Following her critically acclaimed Netflix series Lady Dynamite, which debuted earlier this year, 20% seems like it could have easily been an extension of the mental health subjects she tackled in the series. Instead, Bamford explores being newly married, as well as her parents’ marriage, her curious new mother-in-law and how Los Angeles has transformed her into a violently positive person. It’s not that Bamford completely avoids her bipolar II diagnosis. Far from it. But she references it in ways that allow her to focus on other developments in her life while couching these new experiences through the frame of her mental health. In other words, she’s once again constructed her material to extrapolate for listeners, even momentarily, what it feels like to live with such a diagnosis.
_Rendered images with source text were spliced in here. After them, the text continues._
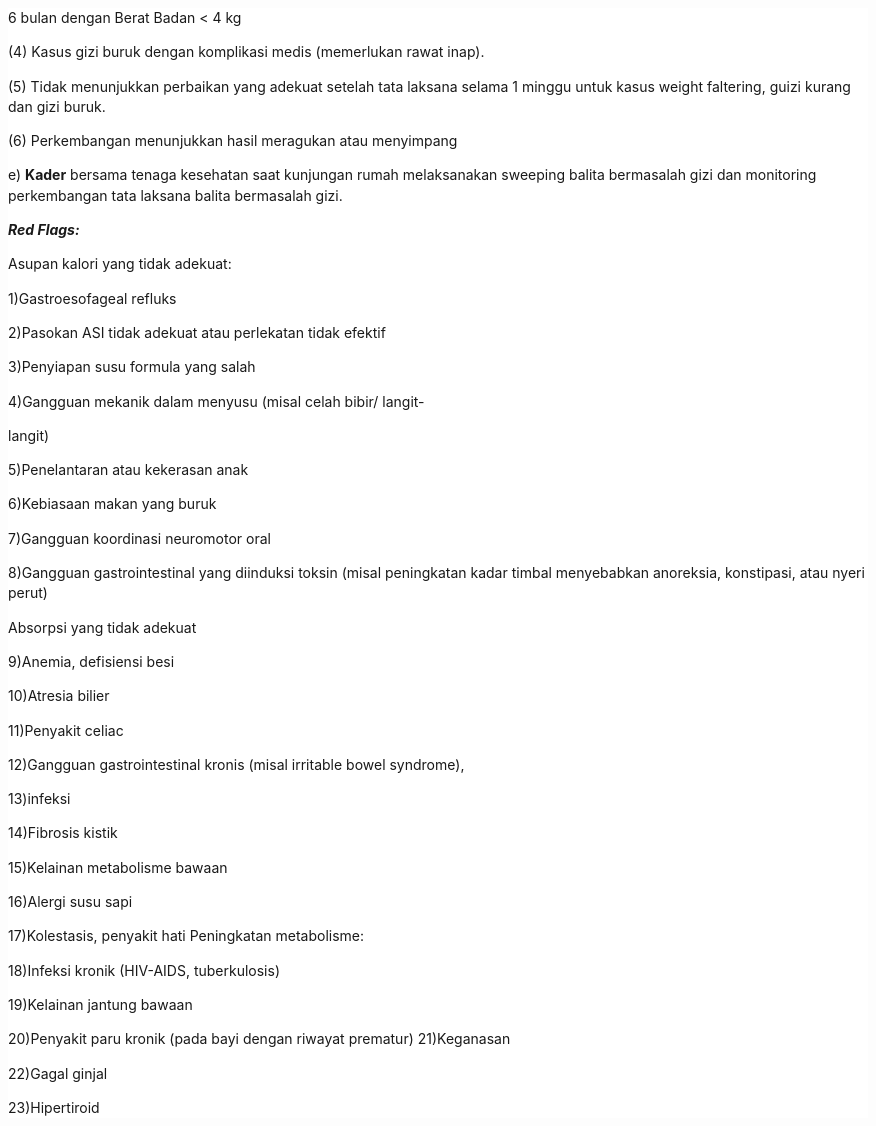 6 bulan dengan Berat Badan < 4 kg

(4) Kasus gizi buruk dengan komplikasi medis (memerlukan rawat inap).

(5) Tidak menunjukkan perbaikan yang adekuat setelah tata laksana selama 1 minggu untuk kasus weight faltering, guizi kurang dan gizi buruk.

(6) Perkembangan menunjukkan hasil meragukan atau menyimpang

e) **Kader** bersama tenaga kesehatan saat kunjungan rumah melaksanakan sweeping balita bermasalah gizi dan monitoring perkembangan tata laksana balita bermasalah gizi.

**_Red Flags:_**

Asupan kalori yang tidak adekuat:

1)Gastroesofageal refluks

2)Pasokan ASI tidak adekuat atau perlekatan tidak efektif

3)Penyiapan susu formula yang salah

4)Gangguan mekanik dalam menyusu (misal celah bibir/ langit-

langit)

5)Penelantaran atau kekerasan anak

6)Kebiasaan makan yang buruk

7)Gangguan koordinasi neuromotor oral

8)Gangguan gastrointestinal yang diinduksi toksin (misal peningkatan kadar timbal menyebabkan anoreksia, konstipasi, atau nyeri perut)

Absorpsi yang tidak adekuat

9)Anemia, defisiensi besi

10)Atresia bilier

11)Penyakit celiac

12)Gangguan gastrointestinal kronis (misal irritable bowel syndrome),

13)infeksi

14)Fibrosis kistik

15)Kelainan metabolisme bawaan

16)Alergi susu sapi

17)Kolestasis, penyakit hati Peningkatan metabolisme:

18)Infeksi kronik (HIV-AIDS, tuberkulosis)

19)Kelainan jantung bawaan

20)Penyakit paru kronik (pada bayi dengan riwayat prematur) 21)Keganasan

22)Gagal ginjal

23)Hipertiroid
So how exactly has one of the more eccentric comics been adjusting to marriage? She’s the first to pull the self-deprecating punch, admitting that she was an older bride (in her mid-40s) when she wed. “What is that? A specter from the attic?” she says, aghast, in the over-articulated style she sometimes leans upon to punctuate her wording with a particular rhythm—a move that makes her form as equally funny as her content. Rather than spend too much time discussing marital bliss, Bamford instead recounts the frustration she often felt being single, and delivers perhaps the most honest reaction from anyone who is completely over the experience. “Oh, I’m sorry if you’re bored WITH YOUR MIRACLE!” she shouts at couples everywhere who answered her “How did you meet?” question with a trite, empty response. As much as she won’t take her relationship for granted, she also won’t let it warp her stand-up into anything contrived.
From her new marital bliss, she jumps to her parents’ marriage, which has managed to stand the test of time but not without a few meaningless battles about, say, the décor. In the track “Ceramic Dog Bank,” Bamford shares how she painted just that for her dad at Color Me Mine in order to cause a fight between her parents about displaying her art. She segues the explanation into an extended fight, replete with voices, between her father Joel and her mother Marilyn. And as mundane as “LOL” now seems in today’s lexicon, it’s a truly laugh out loud moment.
Besides her voice work—creating characters out of thin air with a mere shift of her tone—Bamford’s greatest strength is her writing. She extracts words from the past in order to plop them in the present, and in doing so adds to her quirky sensibility about the human experience. Case in point: Bamford describes friendship as “The rich broth of intimacy,” and shines a fresh light on that kind of relationship as a result. She doesn’t stop there, though. Her take on sex with her husband begins with a series of words that seem laden with innuendo—“fudging and wedging and lotions and potions”—but she leaves that logic behind as she transforms the joke into spoken word poetry of sorts crossed with a grocery list. Her voice grows in energy and excitement, mimicking sex even while her words seem to go in an entirely different direction. “Nothing’s been consummated,” she says at the end, lowering her voice to a whisper. “But we’ve been doing some furious hand holding, and our palms are raw with desire.”
20% may be, by her own admission, the comic giving it only 20% as a result of medication that makes her extremely tired, but she proves that even when life offers upswings—marriage, a successful Netflix show—she will always look askance at such successes and bestow her unconventional take.